Former ‘Full House’ star Lori Loughlin on Wednesday released from federal custody on a $1 million bond after being charged with allegedly taking part in the largest college admissions scam in U.S. history.
She follows fellow actress Felicity Huffman, who was released a day earlier on a $250,000 bond after appearing in a Los Angeles federal court.
They’re among 50 defendants ensnared in what’s been dubbed ‘Operation Varsity Blues’ – accused of conspiring to get their kids into elite colleges under false pretenses by arranging for doctored entrance exams or bribing college coaches to accept them for their so-called athletic prowess, when in many cases they had none.
The actresses’ husbands also appeared in court – Huffman’s spouse William H.
Macy, of Showtime’s ‘Shameless,’ has not been named in the case, but Loughlin’s husband - fashion-designer husband Mossimo Giannulli – is also a defendant.

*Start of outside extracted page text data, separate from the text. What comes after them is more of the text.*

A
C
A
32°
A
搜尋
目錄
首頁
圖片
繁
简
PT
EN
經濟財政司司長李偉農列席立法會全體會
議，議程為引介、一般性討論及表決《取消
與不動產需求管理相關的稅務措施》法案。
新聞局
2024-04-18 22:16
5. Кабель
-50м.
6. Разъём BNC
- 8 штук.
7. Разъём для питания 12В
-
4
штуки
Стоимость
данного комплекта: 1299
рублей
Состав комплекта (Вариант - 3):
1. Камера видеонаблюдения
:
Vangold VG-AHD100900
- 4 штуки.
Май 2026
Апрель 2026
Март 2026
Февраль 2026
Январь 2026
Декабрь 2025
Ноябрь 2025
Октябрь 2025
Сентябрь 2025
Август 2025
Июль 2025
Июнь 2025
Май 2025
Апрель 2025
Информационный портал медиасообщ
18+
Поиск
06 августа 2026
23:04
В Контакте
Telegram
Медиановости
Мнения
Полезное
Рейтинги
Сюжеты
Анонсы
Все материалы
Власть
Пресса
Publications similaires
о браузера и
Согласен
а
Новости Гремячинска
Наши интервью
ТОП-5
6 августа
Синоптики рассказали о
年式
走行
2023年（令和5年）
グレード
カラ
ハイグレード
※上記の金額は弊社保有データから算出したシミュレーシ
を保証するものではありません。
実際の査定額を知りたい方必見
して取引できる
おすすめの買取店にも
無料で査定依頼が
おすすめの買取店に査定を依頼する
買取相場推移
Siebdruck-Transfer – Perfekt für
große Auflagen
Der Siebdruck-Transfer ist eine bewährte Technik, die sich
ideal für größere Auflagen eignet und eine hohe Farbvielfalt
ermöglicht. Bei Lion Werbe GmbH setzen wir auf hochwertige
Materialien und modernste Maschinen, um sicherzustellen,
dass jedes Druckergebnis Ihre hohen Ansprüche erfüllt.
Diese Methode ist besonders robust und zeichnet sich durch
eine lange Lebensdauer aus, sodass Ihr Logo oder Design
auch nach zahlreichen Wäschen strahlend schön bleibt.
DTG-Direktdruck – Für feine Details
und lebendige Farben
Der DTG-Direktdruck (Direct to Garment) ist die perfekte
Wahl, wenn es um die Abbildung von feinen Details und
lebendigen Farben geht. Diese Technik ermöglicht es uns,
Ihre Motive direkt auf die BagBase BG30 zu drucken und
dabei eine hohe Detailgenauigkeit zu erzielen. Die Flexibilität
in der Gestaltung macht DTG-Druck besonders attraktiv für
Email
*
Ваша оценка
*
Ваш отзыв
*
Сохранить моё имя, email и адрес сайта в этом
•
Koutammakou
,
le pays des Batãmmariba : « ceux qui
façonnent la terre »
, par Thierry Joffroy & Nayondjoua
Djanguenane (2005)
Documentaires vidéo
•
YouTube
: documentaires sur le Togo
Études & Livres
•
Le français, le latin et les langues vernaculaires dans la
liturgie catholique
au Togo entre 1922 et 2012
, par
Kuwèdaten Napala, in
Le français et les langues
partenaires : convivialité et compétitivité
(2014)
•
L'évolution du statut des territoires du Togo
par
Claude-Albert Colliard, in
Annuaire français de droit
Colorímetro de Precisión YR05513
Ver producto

He was released Tuesday on a $1 million bond.
At the center of it all, defendant William 'Rick' Singer, who allegedly ran the scam through his college counseling service in southern California.
Between 2011 and 2018 Singer is said to have received $25 million from wealthy parents to guarantee their children's admission to schools including Yale, Georgetown and Stanford through his foundation, The Key.

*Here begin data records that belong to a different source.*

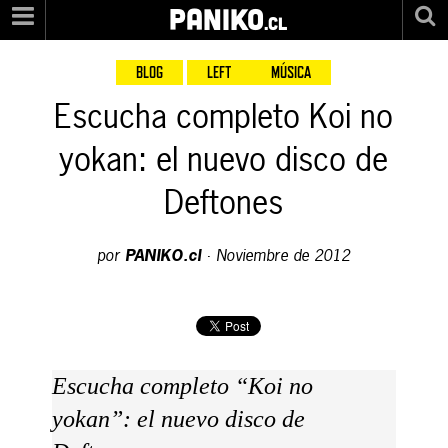
PANIKO
.cl
BLOG
LEFT
MÚSICA
Escucha completo Koi no
yokan: el nuevo disco de
Deftones
por
PANIKO.cl
·
Noviembre de 2012
Escucha completo “Koi no
yokan”: el nuevo disco de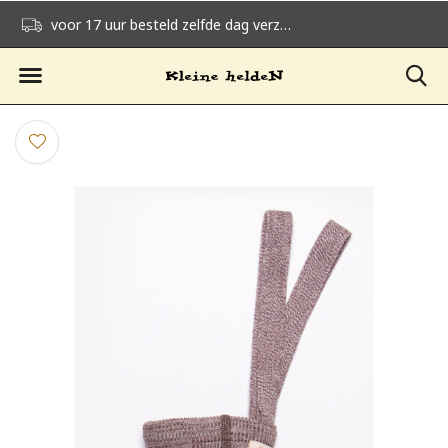
voor 17 uur besteld zelfde dag verzonden
gratis verzending v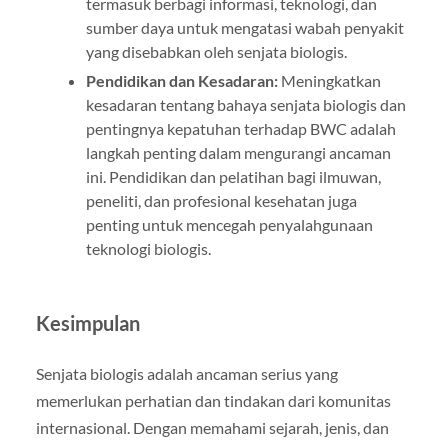
termasuk berbagi informasi, teknologi, dan
sumber daya untuk mengatasi wabah penyakit
yang disebabkan oleh senjata biologis.
Pendidikan dan Kesadaran:
Meningkatkan
kesadaran tentang bahaya senjata biologis dan
pentingnya kepatuhan terhadap BWC adalah
langkah penting dalam mengurangi ancaman
ini. Pendidikan dan pelatihan bagi ilmuwan,
peneliti, dan profesional kesehatan juga
penting untuk mencegah penyalahgunaan
teknologi biologis.
Kesimpulan
Senjata biologis adalah ancaman serius yang
memerlukan perhatian dan tindakan dari komunitas
internasional. Dengan memahami sejarah, jenis, dan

In some cases, Singer helped parents stage phony sports photos of their kids, even photo-shopping their children’s faces onto pictures of the athletes pulled from the internet to make it look like they were high school sports stars.
So how did applying to college allegedly morph into high-end criminal activity?

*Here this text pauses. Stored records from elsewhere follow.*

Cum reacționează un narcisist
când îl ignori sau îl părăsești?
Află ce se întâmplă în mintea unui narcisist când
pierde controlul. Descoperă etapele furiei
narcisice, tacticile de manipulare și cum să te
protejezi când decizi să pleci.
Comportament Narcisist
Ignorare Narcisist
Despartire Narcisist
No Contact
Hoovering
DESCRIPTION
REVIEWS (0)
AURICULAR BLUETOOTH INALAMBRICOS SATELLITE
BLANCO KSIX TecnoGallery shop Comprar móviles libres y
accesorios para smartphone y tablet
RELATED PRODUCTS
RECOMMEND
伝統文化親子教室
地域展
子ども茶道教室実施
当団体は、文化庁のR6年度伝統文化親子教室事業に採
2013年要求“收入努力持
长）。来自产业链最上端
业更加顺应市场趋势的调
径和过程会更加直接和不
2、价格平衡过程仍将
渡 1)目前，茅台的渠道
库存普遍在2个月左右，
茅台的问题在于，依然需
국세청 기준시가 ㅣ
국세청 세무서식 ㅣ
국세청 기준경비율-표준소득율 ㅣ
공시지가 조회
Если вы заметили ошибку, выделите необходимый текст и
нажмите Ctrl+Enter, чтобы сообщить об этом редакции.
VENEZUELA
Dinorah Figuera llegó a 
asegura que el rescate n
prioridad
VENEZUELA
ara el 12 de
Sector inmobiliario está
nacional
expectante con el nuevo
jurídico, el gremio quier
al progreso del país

(SOUNDBITE) (English) JULIE GROSS, FOUNDER AND PRESIDENT OF COLLEGIATE GATEWAY, SAYING: ‘It is horrifying and shocking on so many different levels.’ Julie Gross is founder and president of Collegiate Gateway, a New York-based college counseling service.
(SOUNDBITE) (English) JULIE GROSS, FOUNDER AND PRESIDENT OF COLLEGIATE GATEWAY, SAYING: ‘On an ethical level, the parents are role-modeling truly despicable behavior.
And then on a psychological level, to be communicating to children that they are truly not good enough, that their efforts need to be supplemented by other people in order for them to admitted to colleges that the parents deem acceptable to them.’ The alleged masterminds of the scam and parents who paid into it could all face up to 20 years in prison if convicted.